US Supreme Court will decide future of gay marriage cases next month

Justices will conference on whether to hear Prop. 8 and DOMA cases

US Supreme Court will decide future of gay marriage cases next month
29 October 2012

The US Supreme Court will meet privately on 20 November to discuss two critical legal battles: a federal challenge to California’s Proposition 8 and challenges to the Defense of Marriage Act.

The American Foundation for Equal Rights (AFER) said Monday (29 October) that if the court decides not to hear the Prop. 8 case, same-sex marriages could begin in California within days.

That is because an appellate court decision that ruled the anti-gay marriage ballot measure passed by voters unconstitutional would be made permanent and opponents would be out of legal recourse.

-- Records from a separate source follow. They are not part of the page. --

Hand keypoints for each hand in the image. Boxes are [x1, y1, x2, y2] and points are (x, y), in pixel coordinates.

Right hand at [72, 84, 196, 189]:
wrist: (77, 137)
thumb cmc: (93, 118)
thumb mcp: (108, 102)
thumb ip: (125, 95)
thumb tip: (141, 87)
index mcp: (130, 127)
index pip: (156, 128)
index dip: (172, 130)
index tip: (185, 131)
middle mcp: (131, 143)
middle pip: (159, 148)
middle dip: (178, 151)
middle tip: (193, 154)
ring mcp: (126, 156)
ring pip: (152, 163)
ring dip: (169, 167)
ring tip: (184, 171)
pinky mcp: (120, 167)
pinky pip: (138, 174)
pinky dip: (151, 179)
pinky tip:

But if the high court does decide to hear the Prop. 8 case, AFER’s co-counsel Ted Olson and David Boies will file written briefs and present oral argument in the spring.

A final decision by the court would likely be issued by June 2013.

‘AFER brought this case with the expectation of taking our challenge to Prop. 8 all the way to the Supreme Court,’ the organization said in a statement. ‘Now that two federal courts have found Prop. 8 unconstitutional, it is time – indeed past time – that our nation live up to the promise of liberty and equality enshrined in the Constitution, and all Americans be allowed to marry the person they love.’

As for DOMA, federal appeals courts in New York and Boston have ruled that the law is unconstitutional – rulings appealed to the Supreme Court by the Republican leadership of the House of Representatives. The Republicans have spent nearly $1.5 million defending DOMA since President Barack Obama instructed the Justice Department last year to no longer defend the constitutionality of DOMA.

DOMA prevents the US government from recognizing same-sex marriages even in states where such marriages are legal so couples cannot file joint federal tax returns or receive survivor benefits if one spouse dies.

DOMA was passed by both houses of Congress by wide margins in 1996 and signed into law by then-President Bill Clinton.